There was a considerable diversity of opinion among the commentators on
this epistle. Mrs. Craig was the first who broke silence, and displayed
a great deal of erudition on the minch-collop-engine, and the
potatoe-beetle, in which she was interrupted by the indignant Mrs.
Glibbans, who exclaimed, "I am surprised to hear you, Mrs. Craig, speak
of sic baubles, when the word of God's in danger of being controverted by
an Act of Parliament. But, Mr. Snodgrass, dinna ye think that this
painting of the queen's face is a Jezebitical testification against her?"
Mr. Snodgrass replied, with an unwonted sobriety of manner, and with an
emphasis that showed he intended to make some impression on his
auditors--"It is impossible to judge correctly of strangers by measuring
them according to our own notions of propriety. It has certainly long
been a practice in courts to disfigure the beauty of the human
countenance with paint; but what, in itself, may have been originally
assumed for a mask or disguise, may, by usage, have grown into a very
harmless custom. I am not, therefore, disposed to attach any criminal
importance to the circumstance of her majesty wearing paint.
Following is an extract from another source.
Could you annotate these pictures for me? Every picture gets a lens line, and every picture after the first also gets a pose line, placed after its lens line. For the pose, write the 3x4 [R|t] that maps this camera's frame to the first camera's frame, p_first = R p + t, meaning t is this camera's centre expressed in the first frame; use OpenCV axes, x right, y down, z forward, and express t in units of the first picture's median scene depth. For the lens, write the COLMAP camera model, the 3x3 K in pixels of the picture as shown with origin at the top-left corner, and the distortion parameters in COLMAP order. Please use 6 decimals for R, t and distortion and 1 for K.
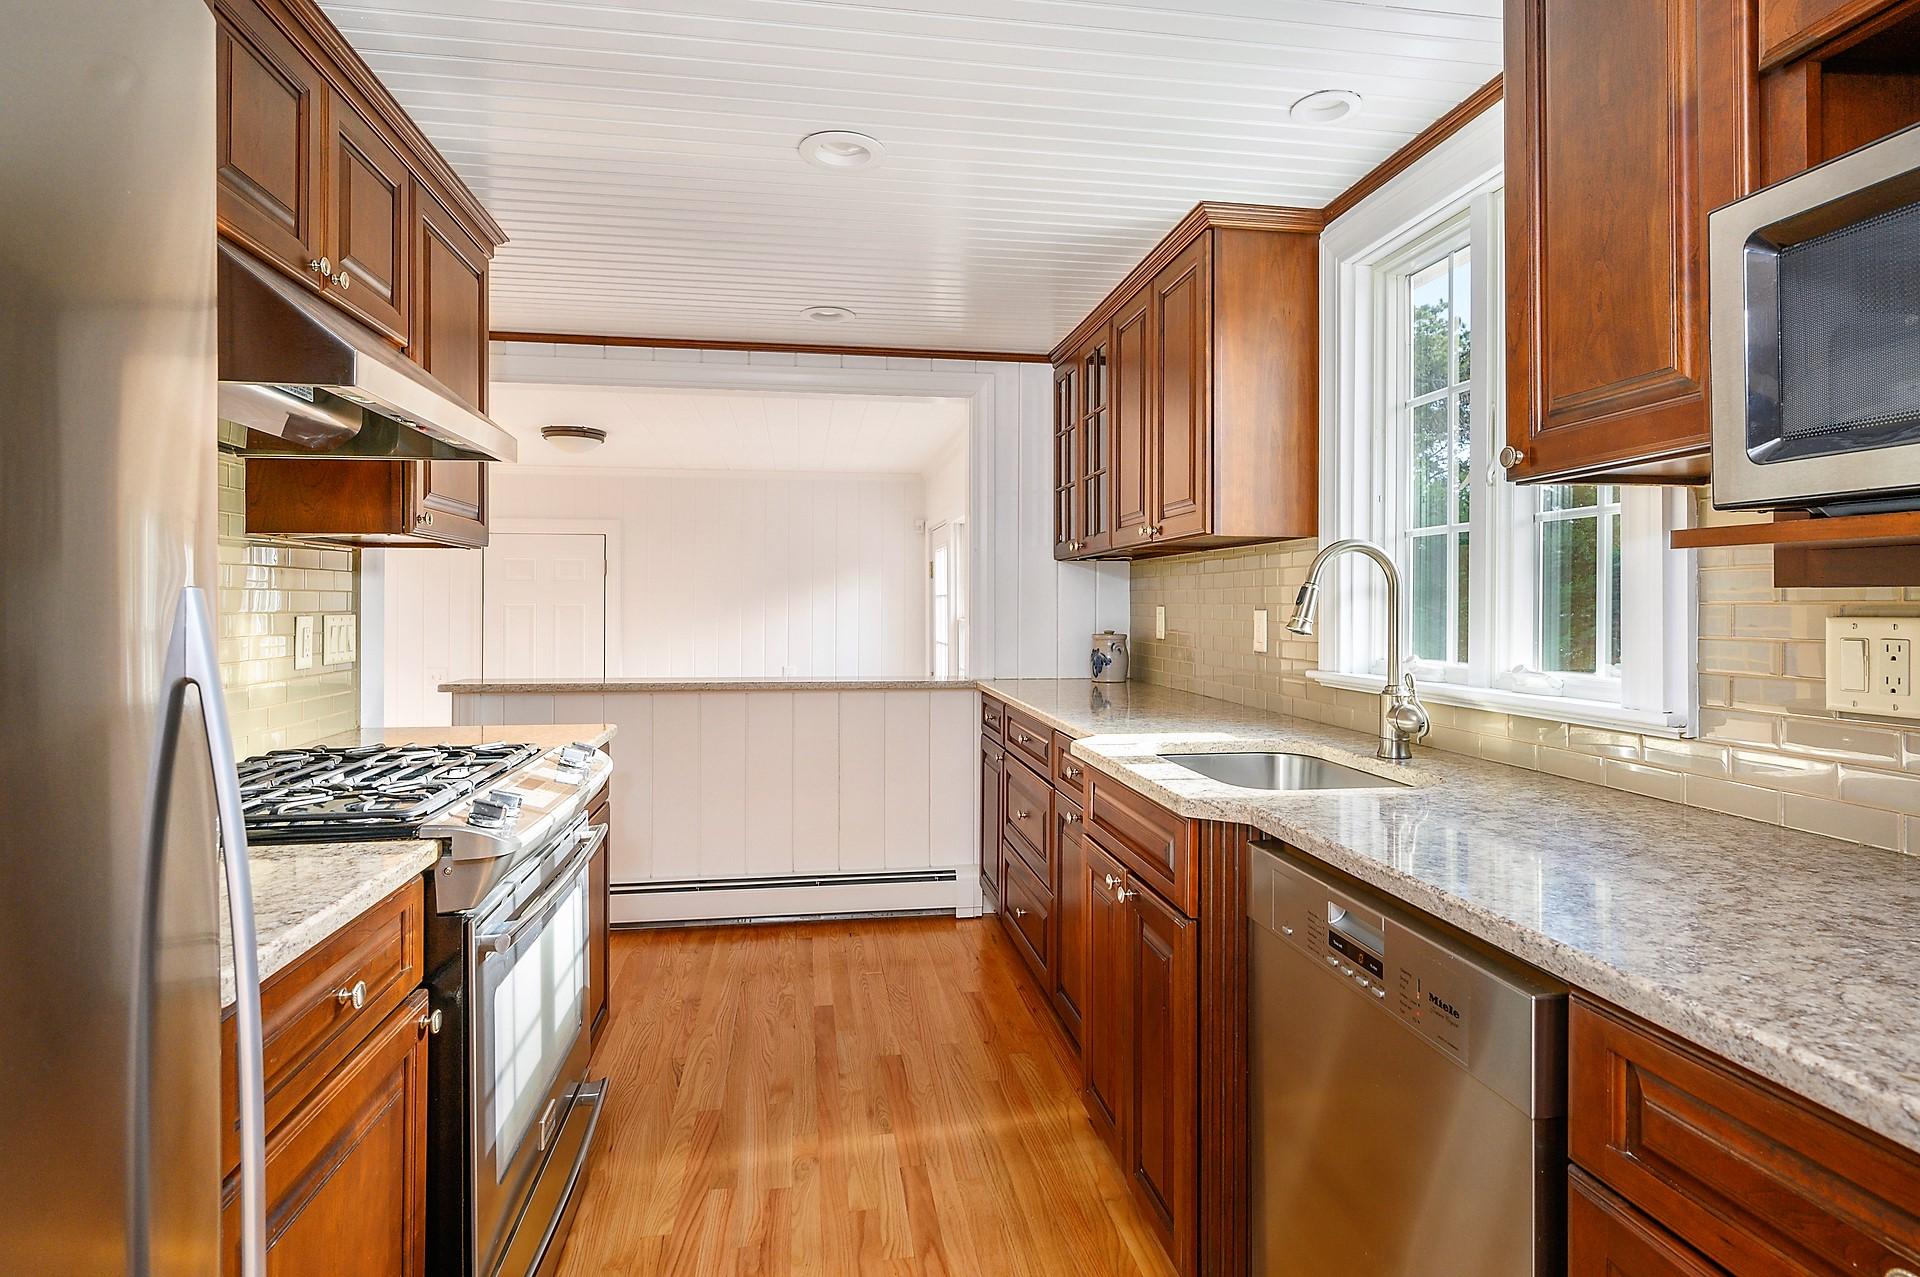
lens RADIAL K [[921.6, 0, 946.6], [0, 921.6, 605.6], [0, 0, 1]] dist [-0.001080, -0.000013]
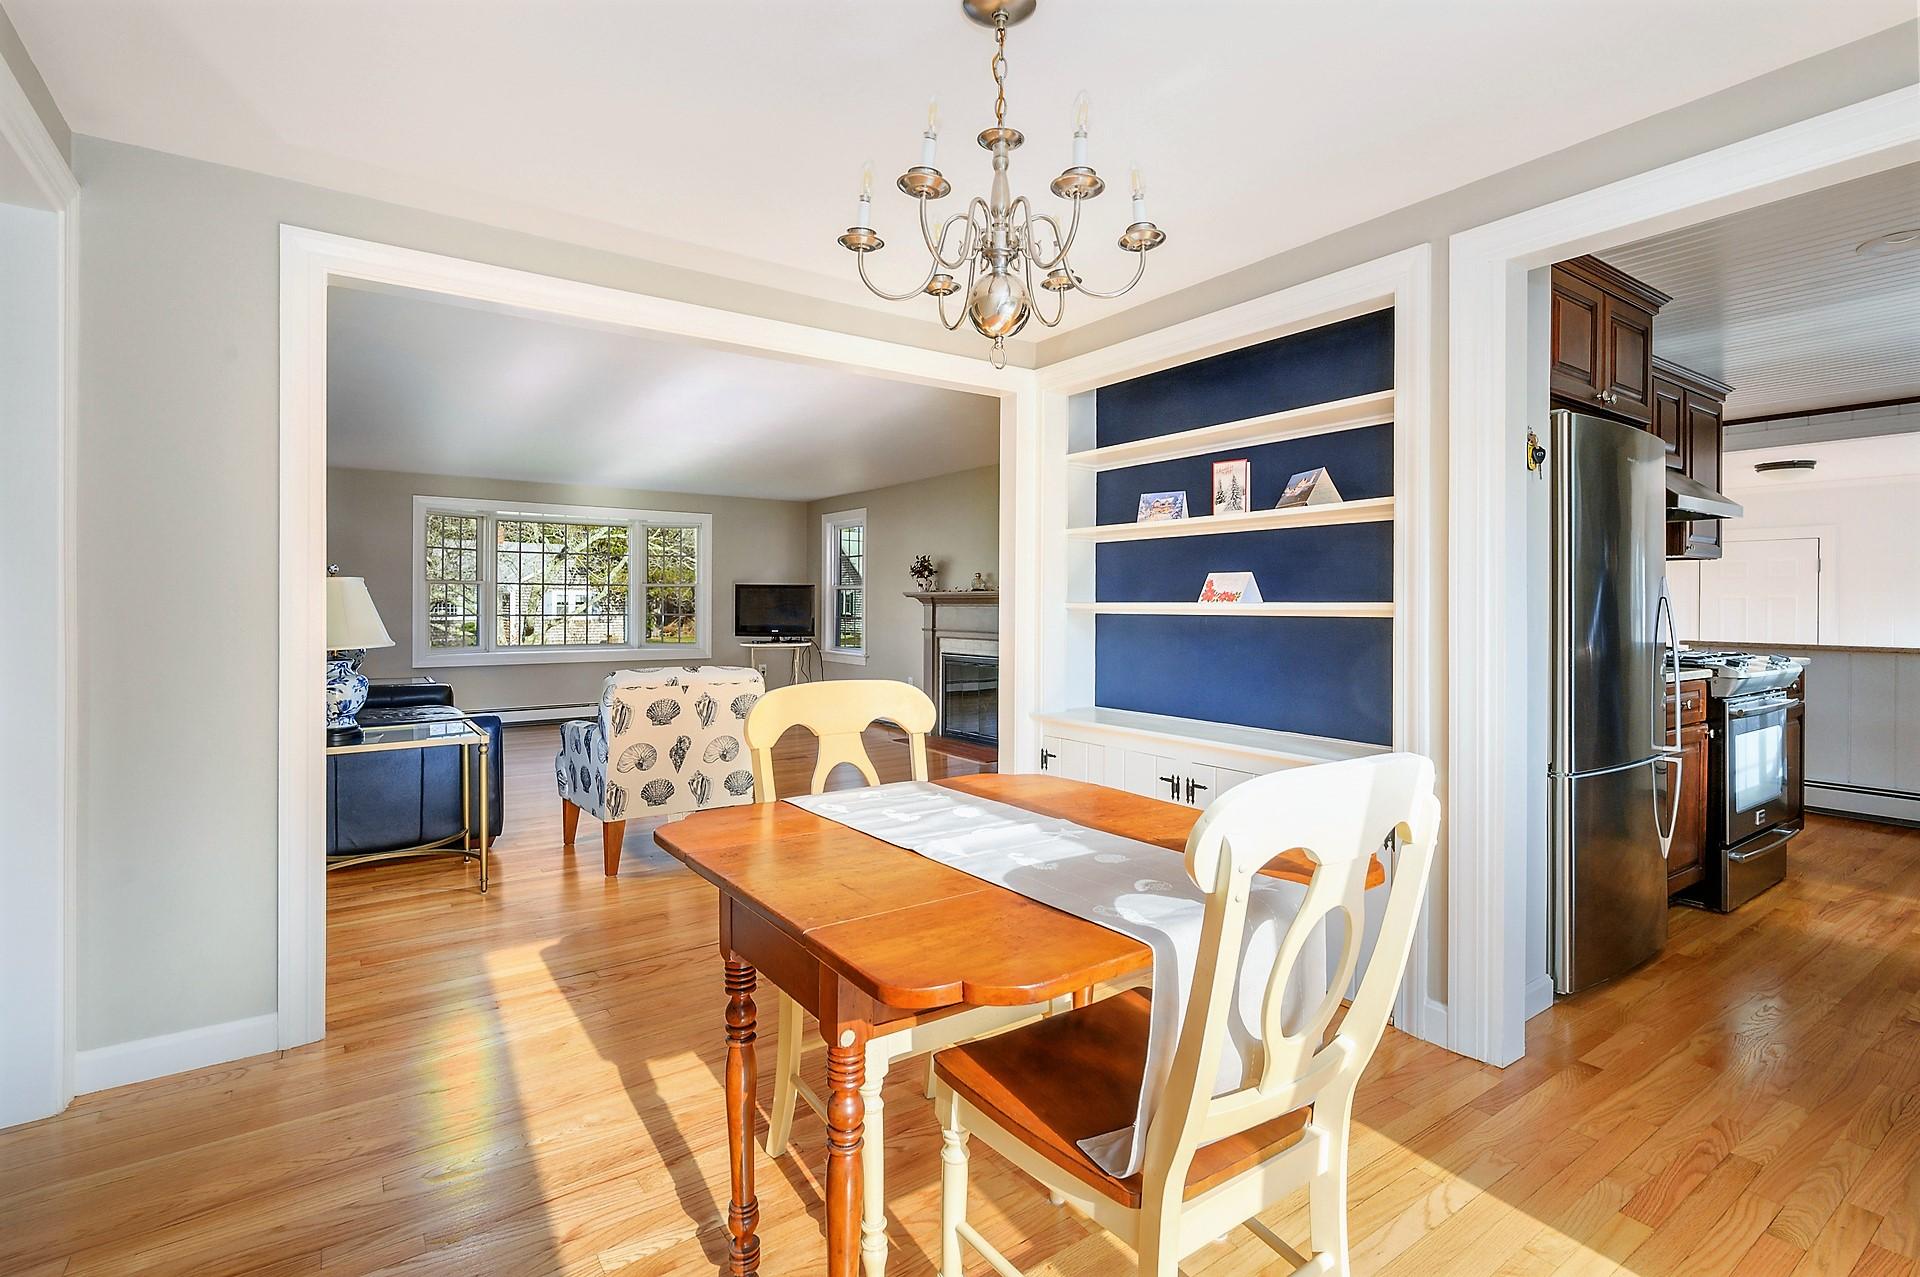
lens RADIAL K [[921.6, 0, 946.6], [0, 921.6, 605.6], [0, 0, 1]] dist [-0.001080, -0.000013]
pose [[0.425180, -0.002699, -0.905105, 0.735950], [-0.004134, 0.999979, -0.004924, 0.066991], [0.905099, 0.005835, 0.425160, -1.708739]]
Her late
majesty did so herself." "I do not say it was criminal," said Mrs.
Glibbans; "I only meant it was sinful, and I think it is." The accent of
authority in which this was said, prevented Mr. Snodgrass from offering
any reply; and, a brief pause ensuing, Miss Molly Glencairn observed,
that it was a surprising thing how the Doctor and Mrs. Pringle managed
their matters so well. "Ay," said Mrs. Craig, "but we a' ken what a
manager the mistress is--she's the bee that mak's the hincy--she does not
gang bizzing aboot, like a thriftless wasp, through her neighbours'
houses." "I tell you, Betty, my dear," cried Mr. Craig, "that you
shouldna make comparisons--what's past is gane--and Mrs. Glibbans and you
maun now be friends." "They're a' friends to me that's no faes, and am
very glad to see Mrs. Glibbans sociable in my house; but she needna hae
made sae light of me when she was here before." And, in saying this, the
amiable hostess burst into a loud sob of sorrow, which induced Mr.
Snodgrass to beg Mr. Micklewham to read the Doctor's letter, by which a
happy stop was put to the further manifestation of the grudge which Mrs.
Craig harboured against Mrs. Glibbans for the lecture she had received,
on what the latter called "the incarnated effect of a more than
Potipharian claught o' the godly Mr. Craig."